Questões e tarefas:
1. Responda às perguntas abaixo com base no texto sobre a confiança no Brasil.
(a) Segundo o texto, onde nasce a confiança?
(b) Para quais programas Manoel Soares fazia reportagens na RBS TV?
(c) Onde e para qual emissora Manoel Soares trabalha hoje?
2. Continue o texto sobre a confiança no Brasil a partir da pergunta feita pelo morador da favela paulistana.

Ganha o discurso do radicalismo, ganha a indústria do desespero, ganha quem apostou no fracasso. Porque acreditar no Brasil, eu já escrevi antes, é hoje um desafio grande demais.
Iremos recuperar o orgulho e a esperança. É uma construção, que começa com o resgate da confiança uns nos outros. Não é Brasília. É o colega, o taxista, o frentista, o vizinho, o médico, o advogado, o engenheiro, o irmão, o policial, é também o adversário, por que não? A confiança é uma rede que se tece fio a fio. Não nasce grande, nasce em casa. E só depois se espalha pela rua, pelo bairro, pela cidade e pelo país.
Durante a semana, conversei com o Manoel Soares, colega que aprendi a admirar desde quando entrou para a RBS TV. Fazia reportagens para o Jornal do Almoço e para o TeleDomingo. Hoje, está entre Rio e São Paulo trabalhando para a Globo.O Manoel me contou sobre sua adaptação, sobre as alegrias do novo desafio. Relatou-me a conversa com um morador de uma favela paulistana, que veio testá-lo. “Tu é contra ou a favor do Temer?”.

(Entradas salvas)
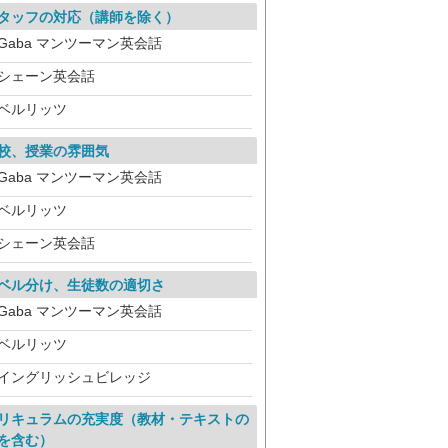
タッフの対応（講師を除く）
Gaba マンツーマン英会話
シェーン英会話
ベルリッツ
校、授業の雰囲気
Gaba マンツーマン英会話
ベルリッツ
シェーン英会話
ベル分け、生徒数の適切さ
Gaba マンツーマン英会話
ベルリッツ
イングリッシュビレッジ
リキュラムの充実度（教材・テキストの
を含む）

Lista de respostas:
1.
(a) Nasce em casa.
(b) Para o Jornal do Almoço e para o TeleDomingo.
(c) Entre Rio e São Paulo, para a Globo.

2.
O Manoel já foi morador de rua. Disputou comida com ratos. Não iria se apertar: “A direita sempre me ignorou e a esquerda nunca me contemplou”, foi o que disse o Manoel, um dos milhões de brasileiros que estão além desse debate superado. O debate que se alimenta nele mesmo e que não consegue olhar além do “ter razão”.
Sem direita e sem esquerda, o Manoel acreditou. No vizinho, no colega, no frentista, no futuro, nele mesmo.
Parar de olhar tanto para Brasília e olhar mais para os lados. Seria um caminho. Olhar para os lados como um convite a olhar para a frente.